2
votes

I am working on an IoT analytics solution which consumes Avro formatted messages fired at an Azure IoT Hub and (hopefully) uses Stream Analytics to store messages in Data Lake and blob storage. A key requirement is the Avro containers must appear exactly the same in storage as they did when presented to the IoT Hub, for the benefit of downstream consumers.

I am running into a limitation in Stream Analytics with granular control over individual file creation. When setting up a new output stream path, I can only provide date/day and hour in the path prefix, resulting in one file for every hour instead of one file for every message received. The customer requires separate blob containers for each device and separate blobs for each event. Similarly, the Data Lake requirement dictates at least a sane naming convention that is delineated by device, with separate files for each event ingested.

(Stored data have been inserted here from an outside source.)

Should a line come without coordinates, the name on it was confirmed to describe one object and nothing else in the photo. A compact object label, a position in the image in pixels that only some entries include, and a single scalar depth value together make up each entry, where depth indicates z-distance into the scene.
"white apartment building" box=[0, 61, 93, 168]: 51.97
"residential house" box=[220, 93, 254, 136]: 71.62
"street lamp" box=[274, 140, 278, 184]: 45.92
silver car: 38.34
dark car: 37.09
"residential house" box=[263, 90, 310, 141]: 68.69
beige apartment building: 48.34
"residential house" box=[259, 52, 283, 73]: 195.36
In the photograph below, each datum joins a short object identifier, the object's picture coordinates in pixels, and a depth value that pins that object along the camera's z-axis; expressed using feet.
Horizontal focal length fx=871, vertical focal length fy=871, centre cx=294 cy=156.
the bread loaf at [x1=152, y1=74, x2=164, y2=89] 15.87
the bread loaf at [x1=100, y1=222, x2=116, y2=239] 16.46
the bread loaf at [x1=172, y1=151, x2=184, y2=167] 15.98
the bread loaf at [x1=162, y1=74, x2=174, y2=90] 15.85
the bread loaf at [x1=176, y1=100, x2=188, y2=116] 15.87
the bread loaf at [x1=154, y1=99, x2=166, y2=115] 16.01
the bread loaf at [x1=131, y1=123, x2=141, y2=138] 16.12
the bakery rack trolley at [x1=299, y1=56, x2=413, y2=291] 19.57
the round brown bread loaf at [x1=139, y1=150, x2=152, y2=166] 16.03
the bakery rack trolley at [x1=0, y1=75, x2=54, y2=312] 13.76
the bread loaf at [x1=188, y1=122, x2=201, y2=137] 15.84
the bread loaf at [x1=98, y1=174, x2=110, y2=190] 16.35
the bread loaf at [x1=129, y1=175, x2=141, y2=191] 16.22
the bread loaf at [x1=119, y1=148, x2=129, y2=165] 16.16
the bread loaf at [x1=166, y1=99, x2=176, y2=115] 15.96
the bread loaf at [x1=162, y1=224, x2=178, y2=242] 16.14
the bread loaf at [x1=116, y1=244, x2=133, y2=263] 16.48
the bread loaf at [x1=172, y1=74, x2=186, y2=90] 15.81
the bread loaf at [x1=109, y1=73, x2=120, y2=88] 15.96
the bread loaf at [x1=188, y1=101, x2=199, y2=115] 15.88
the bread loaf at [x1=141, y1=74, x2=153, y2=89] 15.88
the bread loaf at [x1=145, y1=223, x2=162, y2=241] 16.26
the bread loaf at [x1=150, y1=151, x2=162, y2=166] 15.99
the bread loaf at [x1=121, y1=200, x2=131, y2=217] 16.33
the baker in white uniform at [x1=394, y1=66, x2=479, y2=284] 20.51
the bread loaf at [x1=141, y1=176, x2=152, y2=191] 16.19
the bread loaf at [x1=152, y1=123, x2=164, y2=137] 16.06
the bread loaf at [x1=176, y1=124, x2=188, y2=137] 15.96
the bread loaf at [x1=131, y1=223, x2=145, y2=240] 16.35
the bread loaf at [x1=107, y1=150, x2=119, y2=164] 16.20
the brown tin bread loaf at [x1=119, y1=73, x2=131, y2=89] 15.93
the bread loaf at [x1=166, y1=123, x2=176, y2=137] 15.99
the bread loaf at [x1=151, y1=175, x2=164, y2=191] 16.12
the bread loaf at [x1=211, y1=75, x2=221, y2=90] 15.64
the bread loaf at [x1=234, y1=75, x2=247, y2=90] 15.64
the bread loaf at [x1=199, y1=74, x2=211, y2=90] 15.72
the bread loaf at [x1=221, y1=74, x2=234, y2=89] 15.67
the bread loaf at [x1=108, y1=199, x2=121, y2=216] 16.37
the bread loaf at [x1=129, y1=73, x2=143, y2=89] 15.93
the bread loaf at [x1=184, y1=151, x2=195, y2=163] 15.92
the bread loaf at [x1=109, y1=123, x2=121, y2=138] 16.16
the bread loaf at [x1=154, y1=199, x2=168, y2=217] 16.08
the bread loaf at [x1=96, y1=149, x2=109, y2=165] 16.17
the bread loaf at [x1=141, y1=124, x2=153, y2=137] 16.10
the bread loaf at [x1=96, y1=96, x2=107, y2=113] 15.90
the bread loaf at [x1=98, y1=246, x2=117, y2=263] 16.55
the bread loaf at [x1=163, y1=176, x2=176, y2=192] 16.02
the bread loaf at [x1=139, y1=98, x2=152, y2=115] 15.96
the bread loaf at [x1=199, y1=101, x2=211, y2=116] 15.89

Has anyone successfully configured Stream Analytics to create a new file every time it pops a message off of the input? Is this a hard product limitation?

1

1 Answers

1
votes

Stream Analytics is indeed oriented for efficient processing of large streams. For your use case, you need an additional component to implement your custom logic.

Stream Analytics can output to Blob, Event Hub, Table Store or Service Bus. Another option is to use the new Iot Hub Routes to route directly to an Event Hub or a Service Bus Queue or Topic.

From there you can write an Azure Function (or, from Blob or Table Storage, a custom Data Factory activity) and use the Data Lake Store SDK to write files with the logic that you need.